*BRANO PROPOSTO*.
---

In realtà “l’individuazione del settore
a basso rischio infortuni e malattie professionali non serve a diminuire la
tutela dei lavoratori, non serve a diminuire o a prevedere un minore
risarcimento per i lavoratori di quel settore, non è questo il punto. Quel dato
serve ad individuare in quali aree è possibile una redazione di un documento.
Perché il documento di valutazione del rischio è un documento – ricordiamocelo
sempre – non è la valutazione dei rischi”. Un documento che può essere “scritto
più agevolmente rispetto a quello che oggi normalmente si fa”.
La
distinzione tra il documento e la valutazione
è “la distinzione tra la sostanza e la forma. Ricordiamoci sempre
che ciò che salva la vita delle persone è una corretta valutazione dei rischi,
che poi viene ad essere trasposta in un documento. Se questo documento ha 200
pagine o 20 pagine, a mio avviso non è questo l’elemento che fa la sicurezza.

---

*DATI RACCOLTI*.
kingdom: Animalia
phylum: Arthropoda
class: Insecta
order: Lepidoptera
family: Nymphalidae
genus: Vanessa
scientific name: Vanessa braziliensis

---

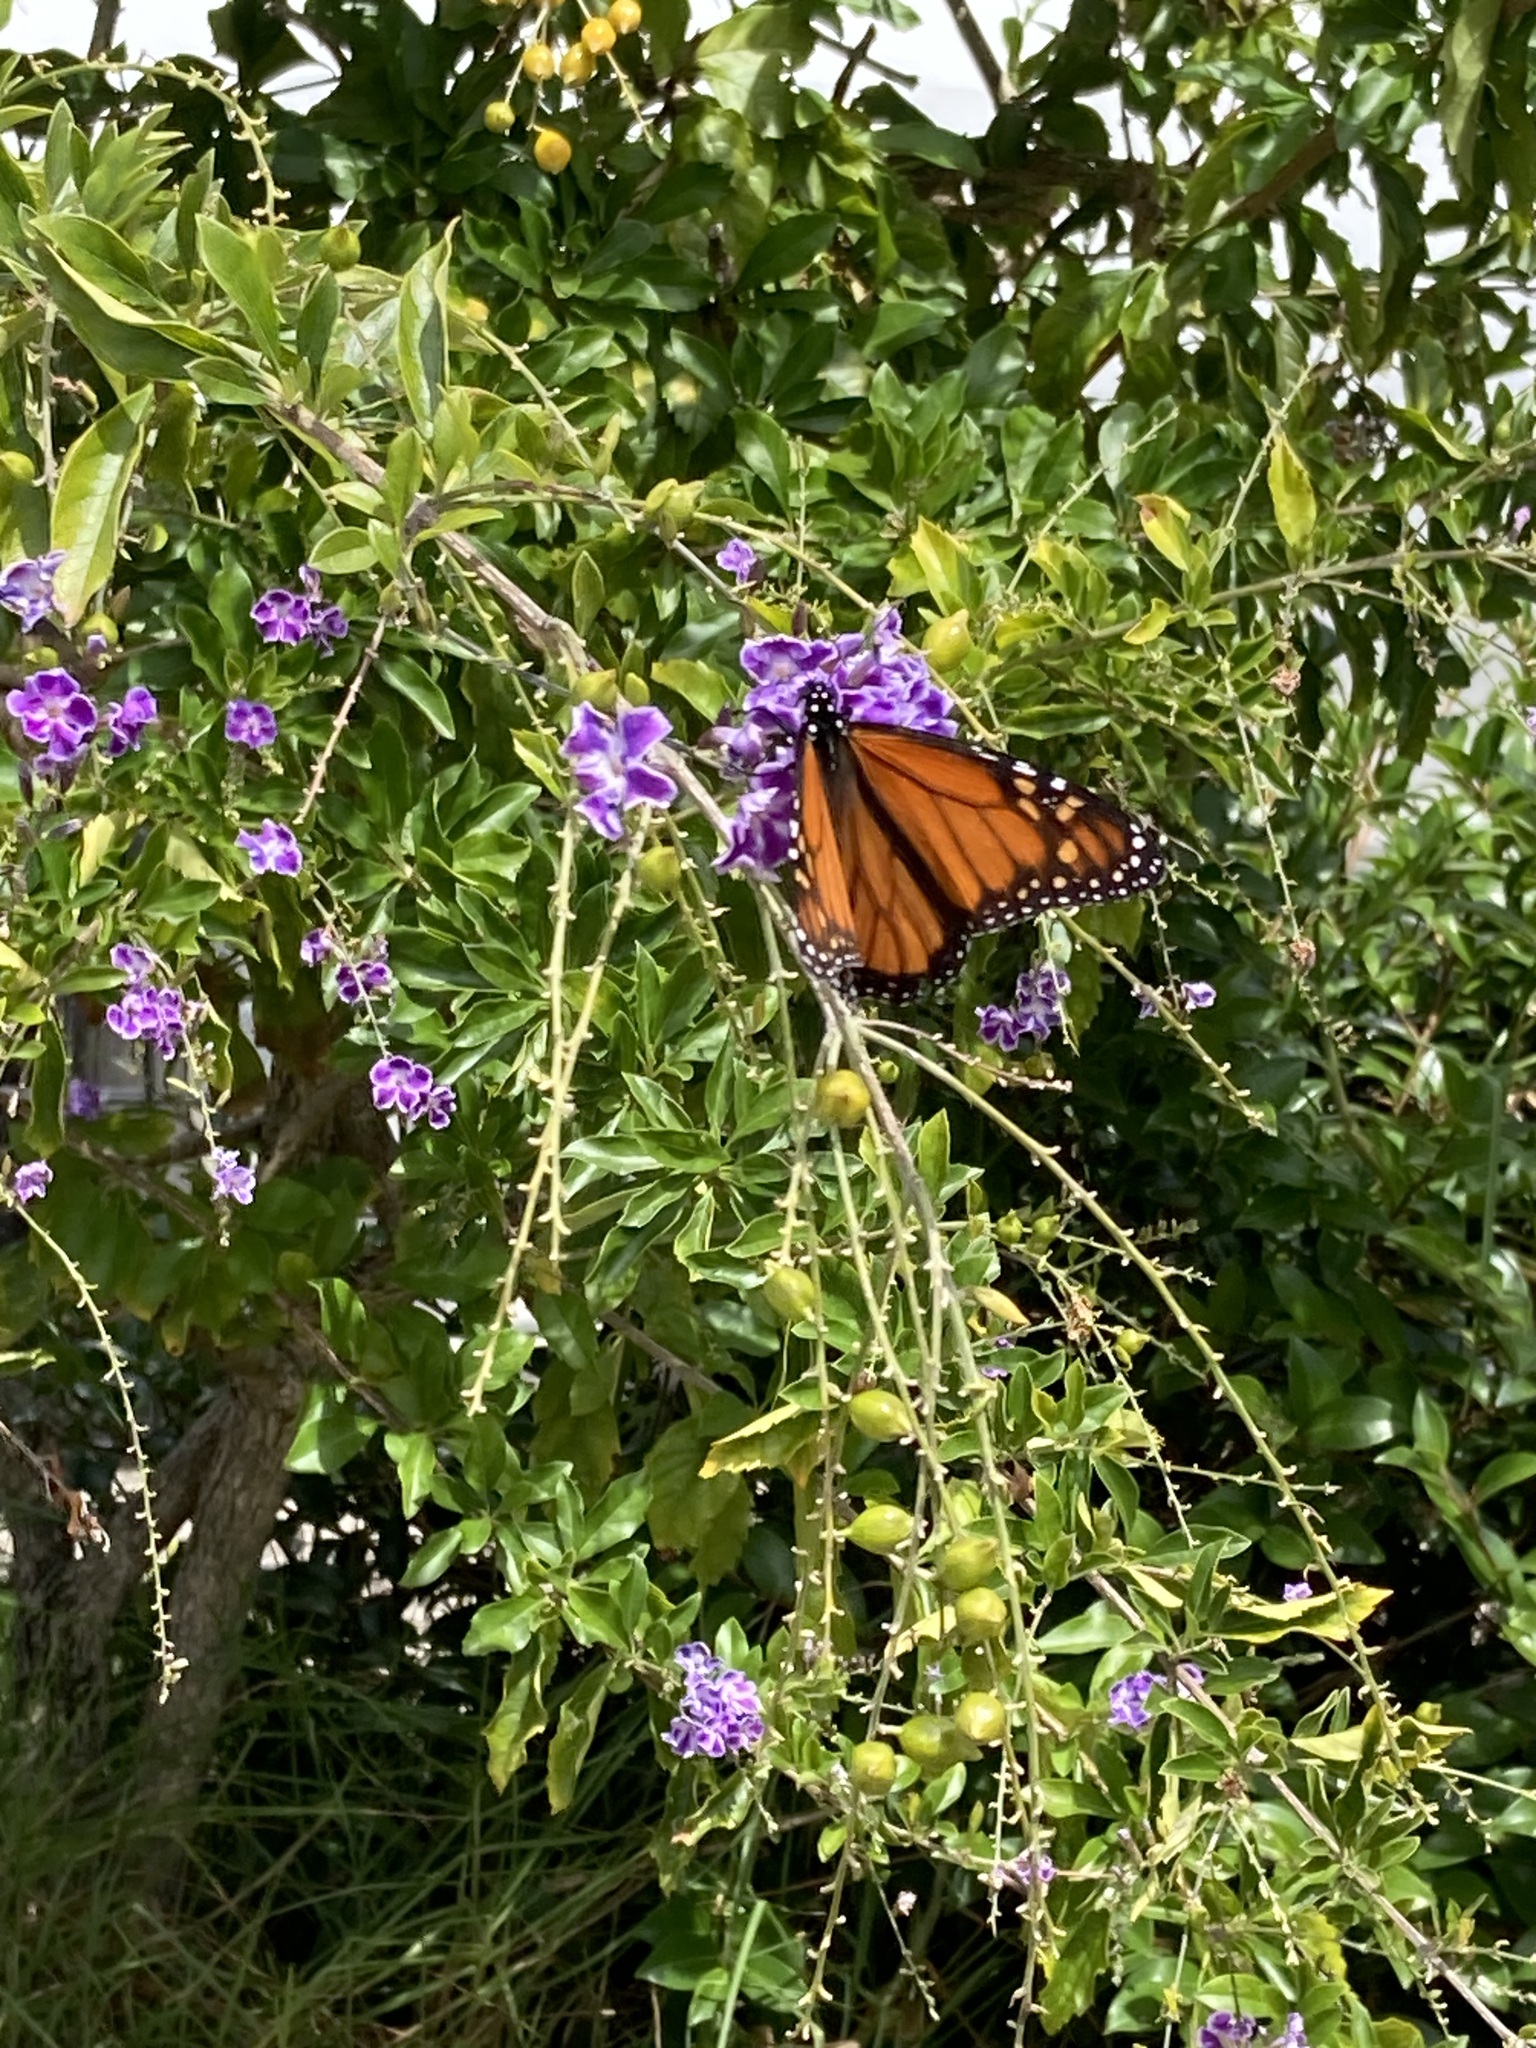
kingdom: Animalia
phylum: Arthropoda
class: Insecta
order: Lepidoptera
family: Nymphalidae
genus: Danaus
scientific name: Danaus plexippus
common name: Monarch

---

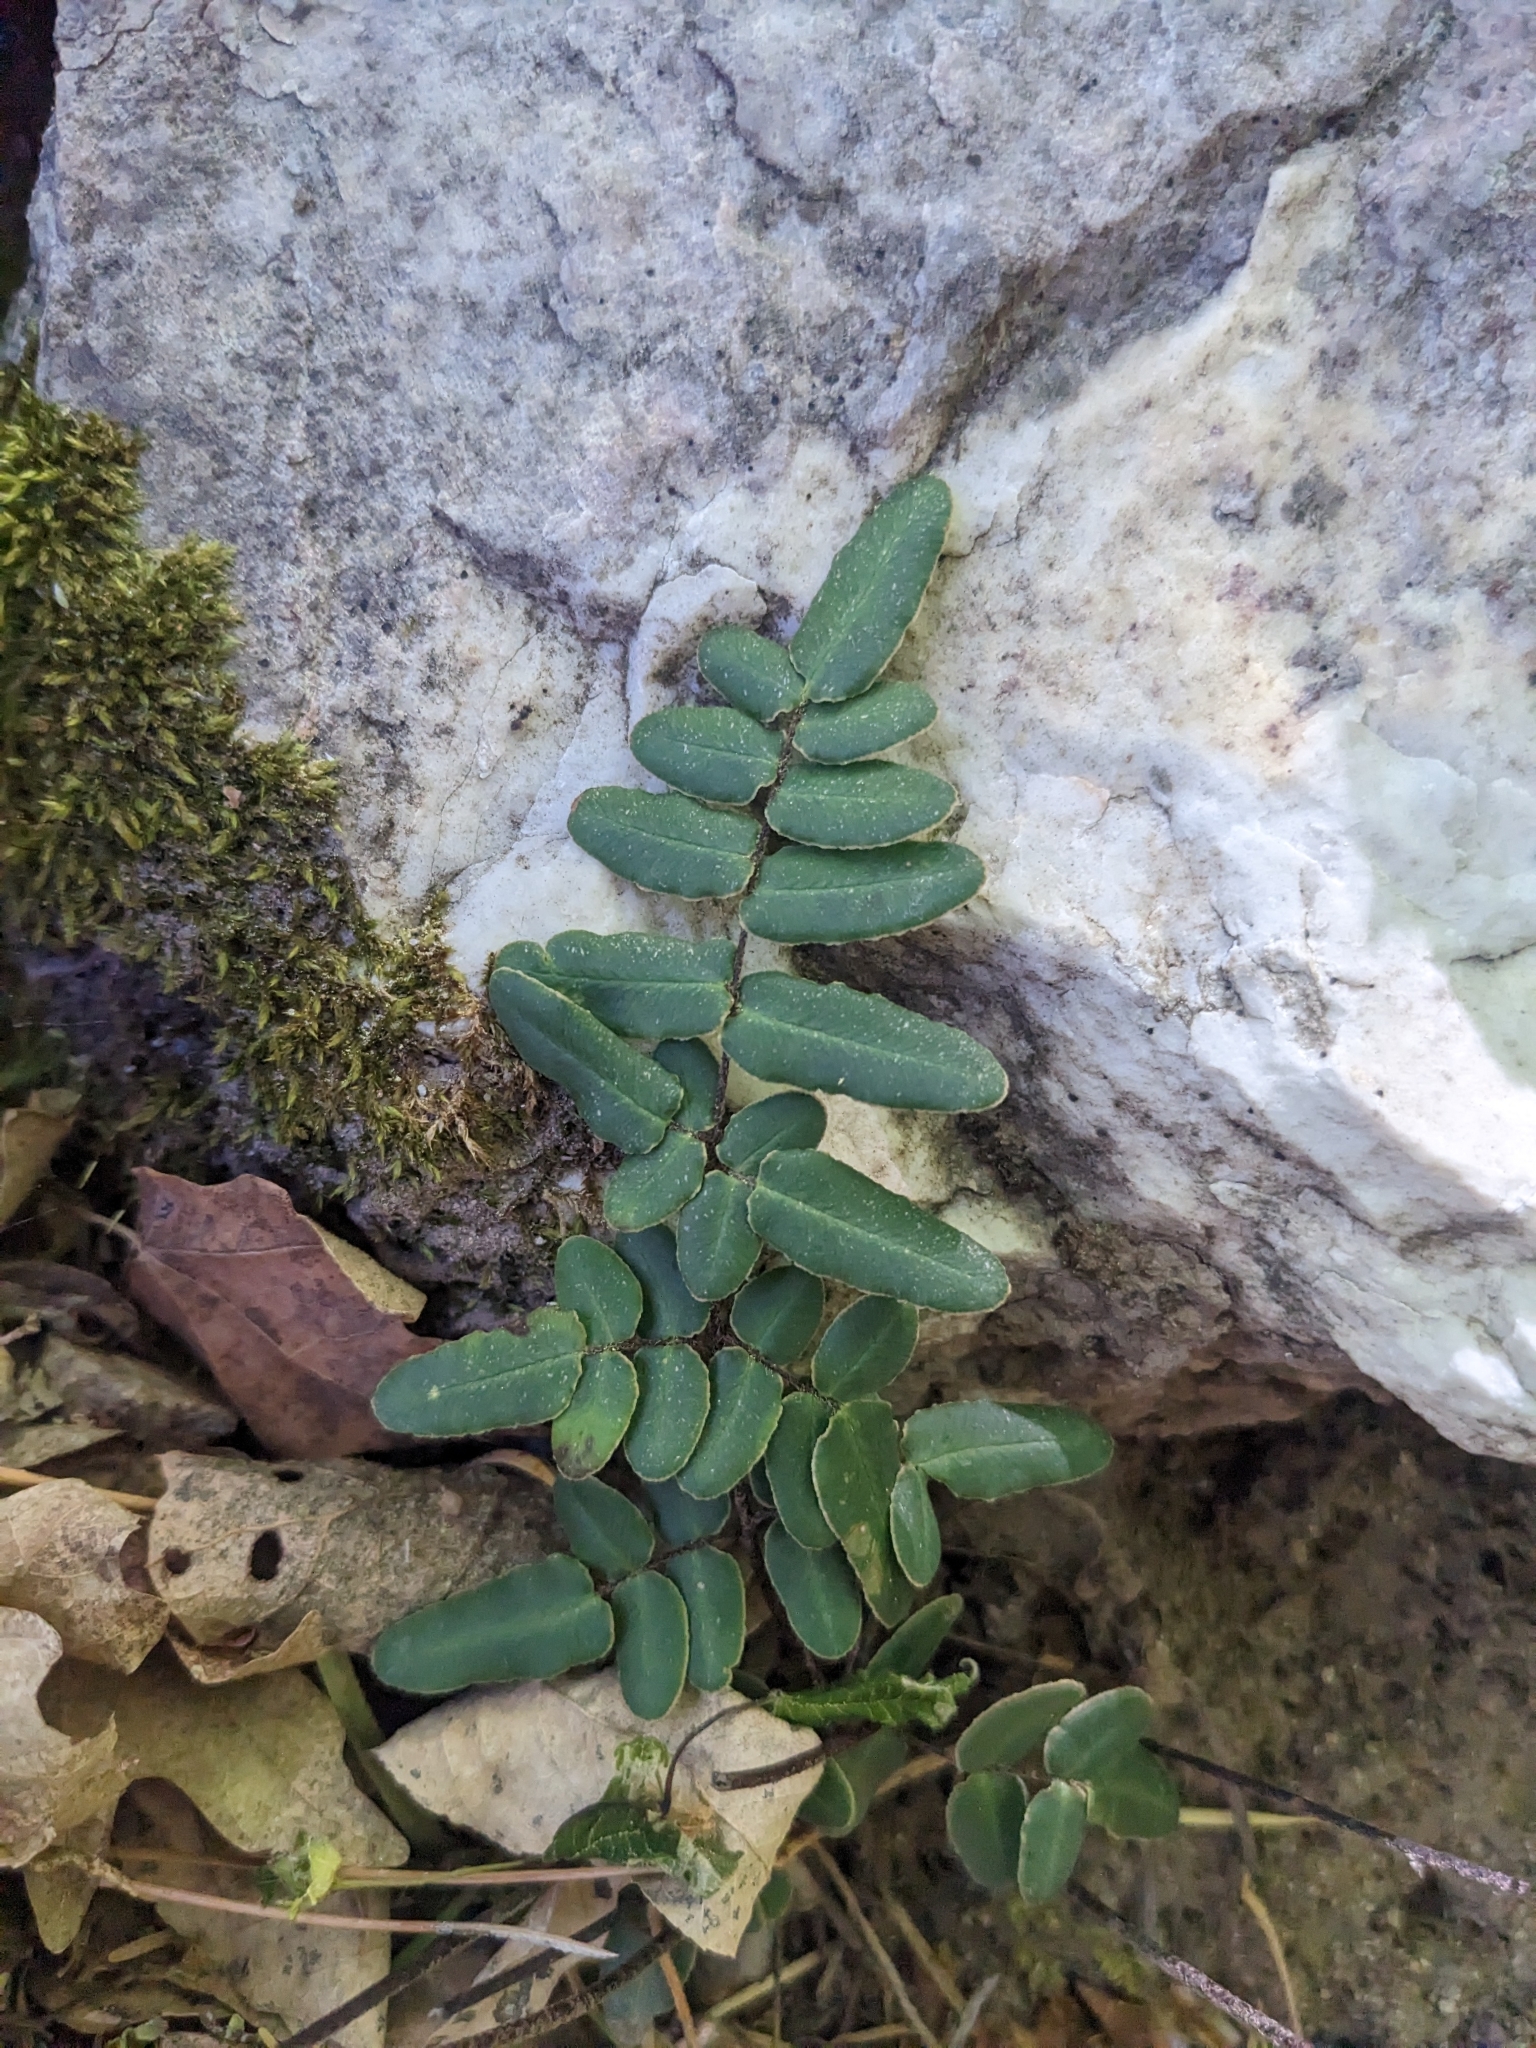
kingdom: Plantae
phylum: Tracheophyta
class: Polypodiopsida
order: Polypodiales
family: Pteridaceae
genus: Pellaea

---

*ESERCIZI DA SVOLGERE*.
1 > Per favore, riporta dal brano proposto il testo che comincia con "Perché il documento" e prosegue fino a "fa la sicurezza.".
2 > Secondo il brano proposto, che cosa salva la vita delle persone?

*SOLUZIONI DEGLI ESERCIZI*.
1 >
Perché il documento di valutazione del rischio è un documento – ricordiamocelo
sempre – non è la valutazione dei rischi”. Un documento che può essere “scritto
più agevolmente rispetto a quello che oggi normalmente si fa”.
La
distinzione tra il documento e la valutazione
è “la distinzione tra la sostanza e la forma. Ricordiamoci sempre
che ciò che salva la vita delle persone è una corretta valutazione dei rischi,
che poi viene ad essere trasposta in un documento. Se questo documento ha 200
pagine o 20 pagine, a mio avviso non è questo l’elemento che fa la sicurezza.

2 > Una corretta valutazione dei rischi.